Take the line containing "38: (282, 409)" and every line after it to the end of the records, and copy them exactly, leaving out pictures.

Data section:
= Beginning of Section =

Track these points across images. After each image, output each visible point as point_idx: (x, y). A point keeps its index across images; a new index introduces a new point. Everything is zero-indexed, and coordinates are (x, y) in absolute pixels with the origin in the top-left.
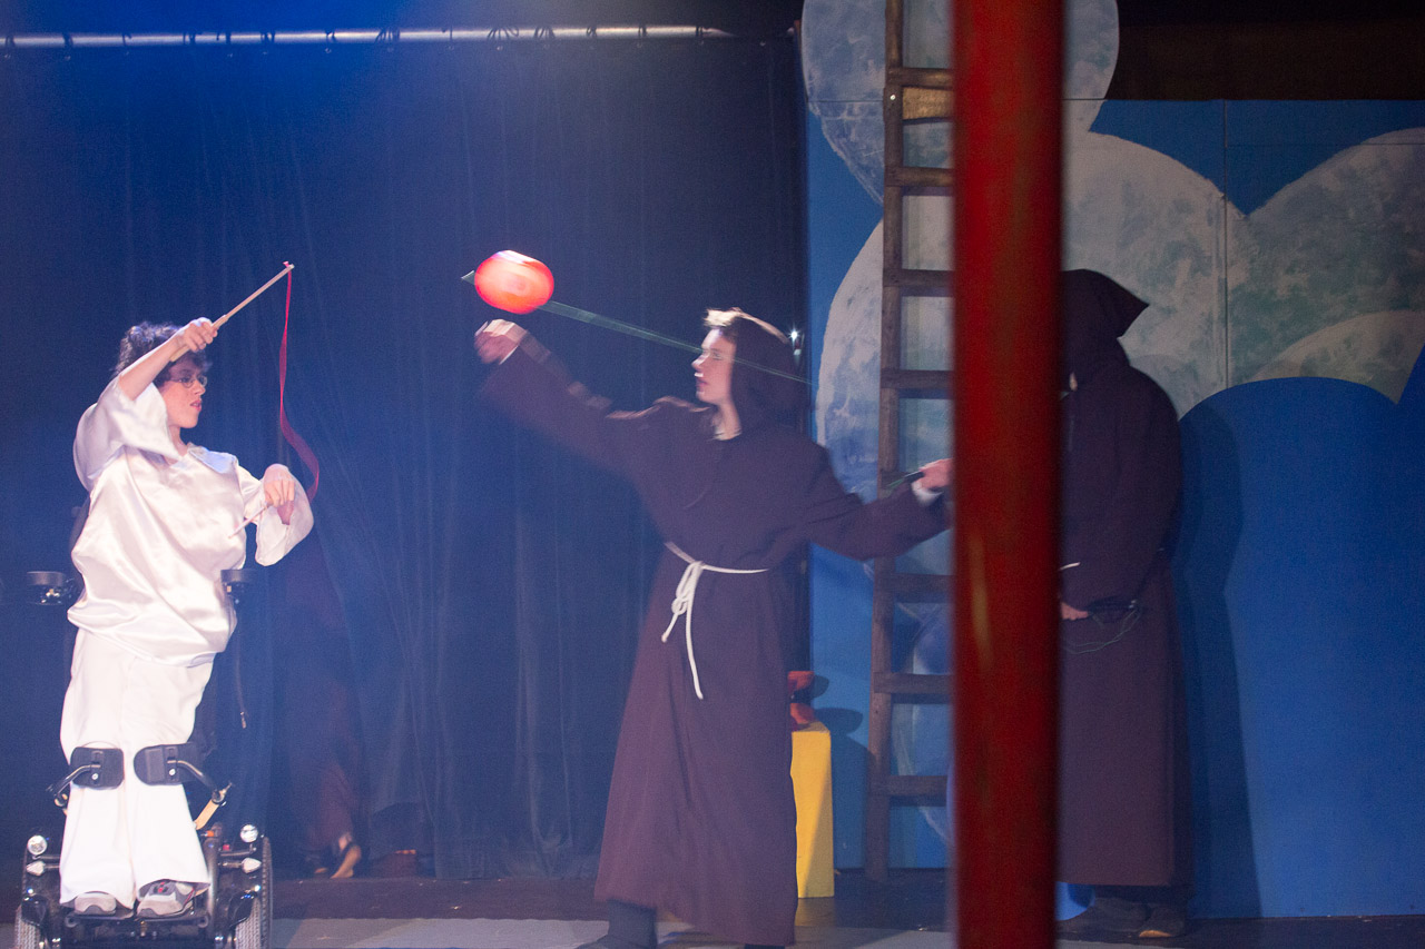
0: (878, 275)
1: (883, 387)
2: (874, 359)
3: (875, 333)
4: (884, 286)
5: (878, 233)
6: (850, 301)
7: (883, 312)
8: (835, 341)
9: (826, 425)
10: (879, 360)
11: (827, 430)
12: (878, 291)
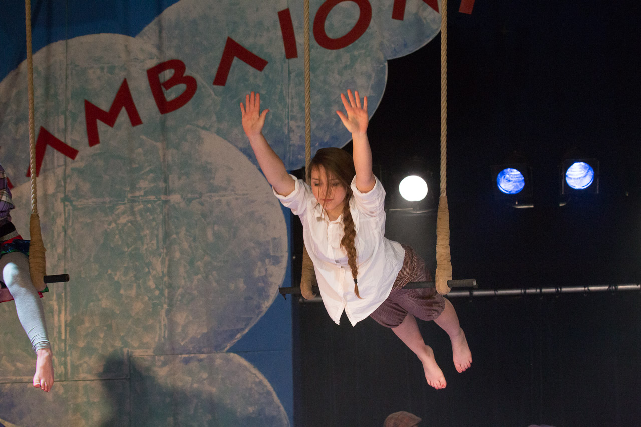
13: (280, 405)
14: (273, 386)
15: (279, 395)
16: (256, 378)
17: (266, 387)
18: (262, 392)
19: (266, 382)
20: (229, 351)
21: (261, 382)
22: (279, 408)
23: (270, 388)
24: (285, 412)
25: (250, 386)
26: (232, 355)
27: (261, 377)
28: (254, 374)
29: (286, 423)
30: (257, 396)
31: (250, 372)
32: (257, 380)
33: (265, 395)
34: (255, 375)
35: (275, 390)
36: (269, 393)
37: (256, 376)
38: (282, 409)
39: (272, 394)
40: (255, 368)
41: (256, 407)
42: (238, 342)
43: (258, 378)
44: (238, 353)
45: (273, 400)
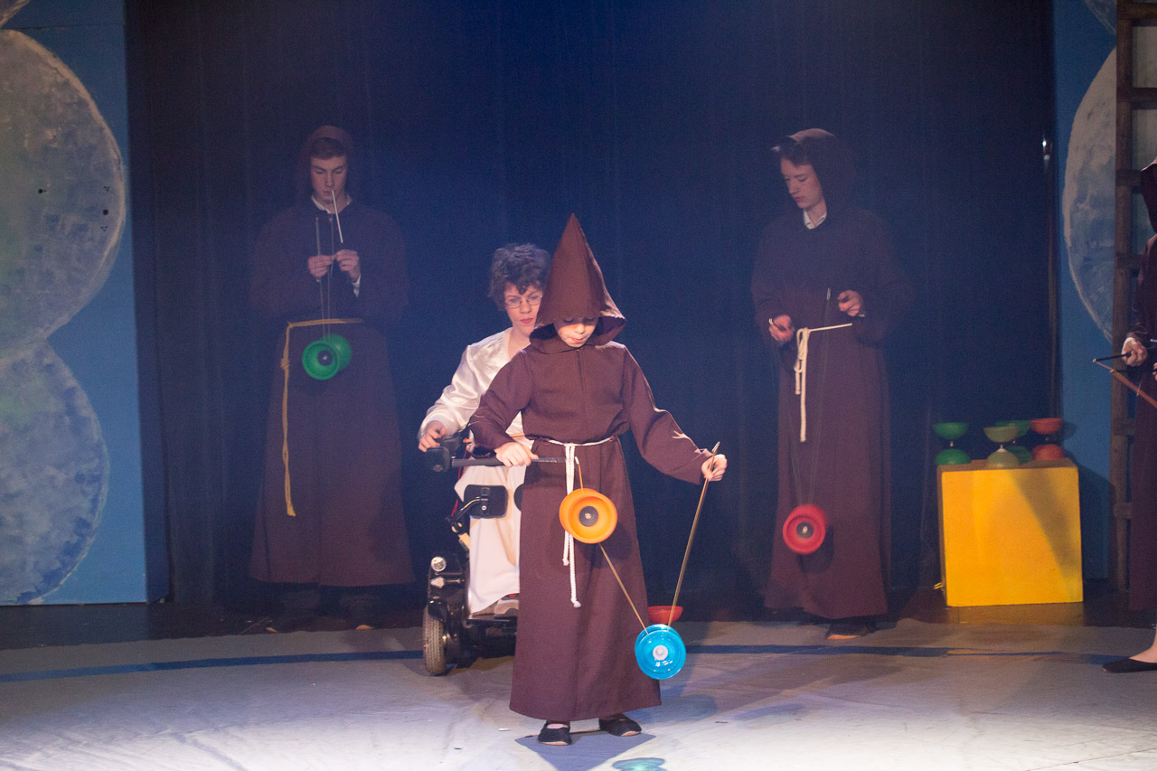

= End of Section =

Your solution:
38: (282, 409)
39: (272, 394)
40: (255, 368)
41: (256, 407)
42: (238, 342)
43: (258, 378)
44: (238, 353)
45: (273, 400)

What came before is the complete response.